We waited for each of the Cadbury Bunny commercials so we could count how many times the bunny fapped his nose and mouth. We were ecstatic when the bunny came out with creme filled eggs!
Church services were always long and boring. We didn't have Sunday School on Easter so there was nothing to divert attention away from the proceedings. Not only were all the other children dressed up but their parents, grandparents, and guardians were all dressed up too.
Outside of keywords, the Pastor would say such as "God", "Jesus", "angels", and "the Devil", I couldn't understand anything else he was talking about.
After service, there was a large buffet style dinner served where my brother and I could try and stock up on deviled eggs. There was also macaroni 'n cheese, rolls, greens, and sometimes ham to eat as well.

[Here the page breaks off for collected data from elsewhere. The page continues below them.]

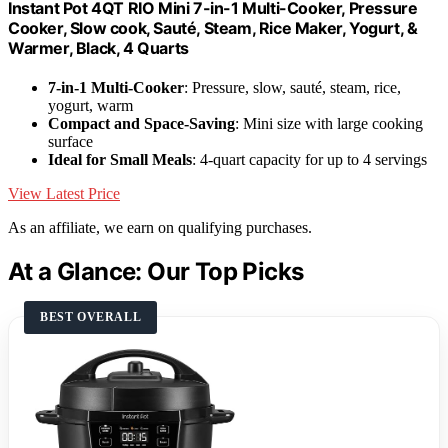
Instant Pot 4QT RIO Mini 7-in-1 Multi-Cooker, Pressure
Cooker, Slow cook, Sauté, Steam, Rice Maker, Yogurt, &
Warmer, Black, 4 Quarts
7-in-1 Multi-Cooker
: Pressure, slow, sauté, steam, rice,
yogurt, warm
Compact and Space-Saving
: Mini size with large cooking
surface
Ideal for Small Meals
: 4-quart capacity for up to 4 servings
View Latest Price
As an affiliate, we earn on qualifying purchases.
At a Glance: Our Top Picks
BEST OVERALL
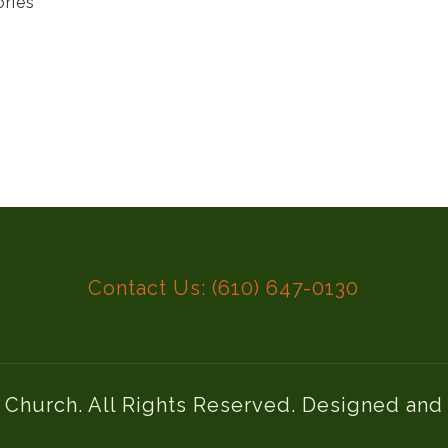
ories
Contact Us: (610) 647-0130
l Church. All Rights Reserved. Designed an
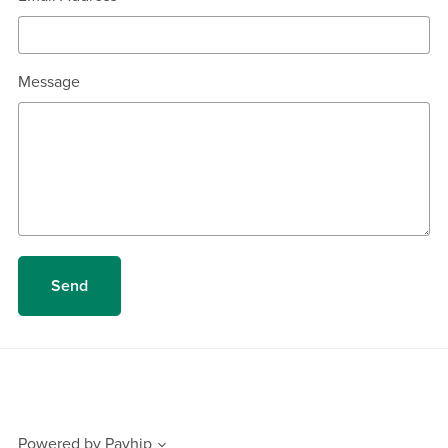
Message
Send
Powered by
Payhip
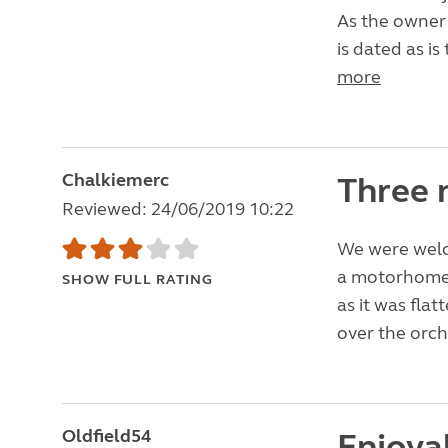
As the owner 
is dated as is 
more
Chalkiemerc
Three 
Reviewed: 24/06/2019 10:22
We were welc
a motorhome,
SHOW FULL RATING
as it was fla
over the orch
Oldfield54
Enjoya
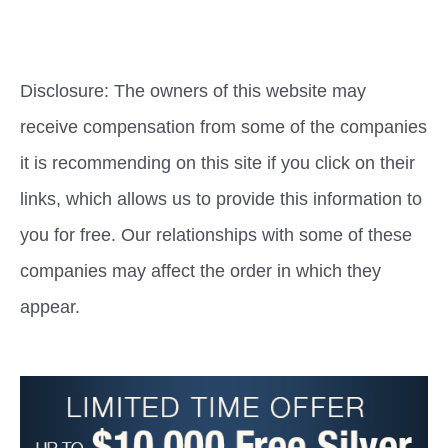
Disclosure: The owners of this website may
receive compensation from some of the companies
it is recommending on this site if you click on their
links, which allows us to provide this information to
you for free. Our relationships with some of these
companies may affect the order in which they
appear.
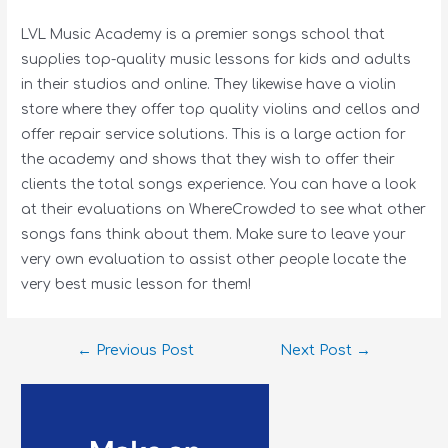
LVL Music Academy is a premier songs school that
supplies top-quality music lessons for kids and adults
in their studios and online. They likewise have a violin
store where they offer top quality violins and cellos and
offer repair service solutions. This is a large action for
the academy and shows that they wish to offer their
clients the total songs experience. You can have a look
at their evaluations on WhereCrowded to see what other
songs fans think about them. Make sure to leave your
very own evaluation to assist other people locate the
very best music lesson for them!
←
Previous Post
Next Post
→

If we didn't dye eggs the night before, we would come home and dye them after the dinner at church ended. My mother always bought us large Easter baskets a week ahead of time that we could finally open once our eggs were done to put inside them.
As I became a preteen, that Easter tradition faded away. We never spoke of Easter again, and we stopped going to church.
The kids at work celebrate Easter. Kids in the neighborhood are seen wearing poofy dresses and suits to Easter Sunday services. Their parents and guardians are not dressed up - just their kids. Easter baskets line the stores right after St. Patrick's Day instead of at the beginning of April when Easter time began.
My Easter knowledge now reflects what I know of the beginning of Christianity. Celebrating Easter in the way I was raised to seems very silly. I recall that once I attained a grown-up understanding of other holidays, I stopped celebrating them the way I was raised to.
This is why I feel like Easter is just another kids holiday. There's no explanation for how bunnies and eggs became incorporated into Easter. What do bunnies have to do with Jesus being resurrected from his grave? Were people hiding eggs and eating ham during the triple crucifixion?
It's sad to me that such an important holiday for Christians is just another kids day. Kids have fun with it because they don't understand it, and adults just acknowledge it and move on. The same with Christmas. No one even teaches to observe the moment of silence for Jesus' crucifixion at noon on Good Friday.
As I get older and embrace my religious more, I would love to see more conscious effort from others of the faith to not water down important holidays.